15.3.3 Stochastic mapping

Visualizing the history of evolution of a trait using stochastic maps.

phy <- mk2_equalrates$phy
data <-mk2_equalrates$data
model <- mk2_equalrates$solution
model[is.na(model)] <- 0
diag(model) <- -rowSums(model)
# run get simmap (can be plotted using phytools)
simmap <- makeSimmap(tree=phy, data=data, model=model, rate.cat=1, nSim=10, nCores=1)

# we import phytools plotSimmap for plotting
dev.off()
plotSimmap(simmap[[1]], fsize=.4)
colors <- setNames(c("black","red"),0:1)
dev.off()
densityTree(simmap,method="plotSimmap",lwd=8,nodes="intermediate", ylim=c(1,170),colors=colors, compute.consensus=FALSE, fsize=0.2, show.axis=FALSE, fix.depth=TRUE)
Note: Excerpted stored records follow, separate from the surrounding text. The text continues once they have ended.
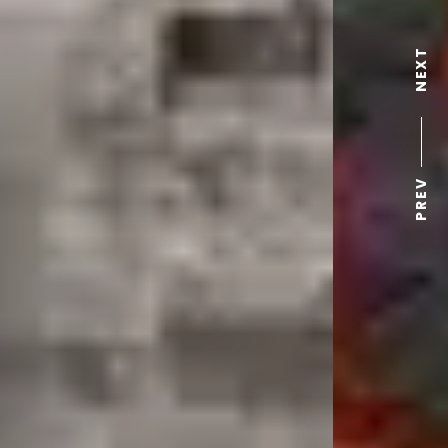
NEXT
PREV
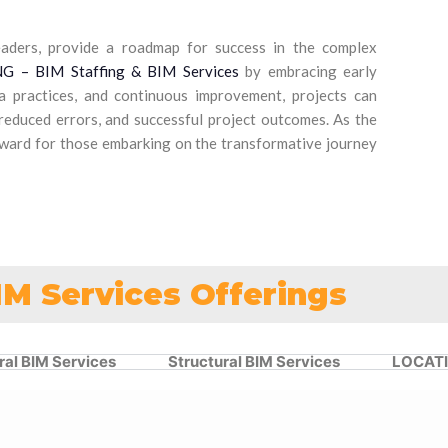
eaders, provide a roadmap for success in the complex
 – BIM Staffing & BIM Services
by embracing early
ta practices, and continuous improvement, projects can
 reduced errors, and successful project outcomes. As the
orward for those embarking on the transformative journey
IM Services Offerings
ral BIM Services
Structural BIM Services
LOCAT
15.3.4 Modeling hidden states

Often, the transitions between to states are associated with other changes in the history of the trait itself. Some of those changes we can measure i.e., polyploidy vs. breeding systems, but some others are hard to quantify or hard to measure. Because many things could have happen that are linked to transitions between states we need to model using what we call hidden states.

The hidden states model is a mathematical tool that allow us to parse the main effect of the trait of interest, by removing other potential sources of evolution in the transitons.

We will stop here and draw what these hidden states are!

How do we implement them in R? Two different assumptions

hmm2_2_equal <- corHMM(phy = pole_tree, data = data.discrete, rate.cat = 2, model = "SYM", get.tip.states = TRUE)
hmm2_2_equal #Let's read and interpret the results carefully
plotMKmodel(hmm2_2_equal)

hmm2_2_different<- corHMM(phy = pole_tree, data = data.discrete, rate.cat = 2, model = "ARD", get.tip.states = TRUE)
hmm2_2_different #Let's read and interpret the results carefully
plotMKmodel(hmm2_2_different)

What is a better? What is the overall best model??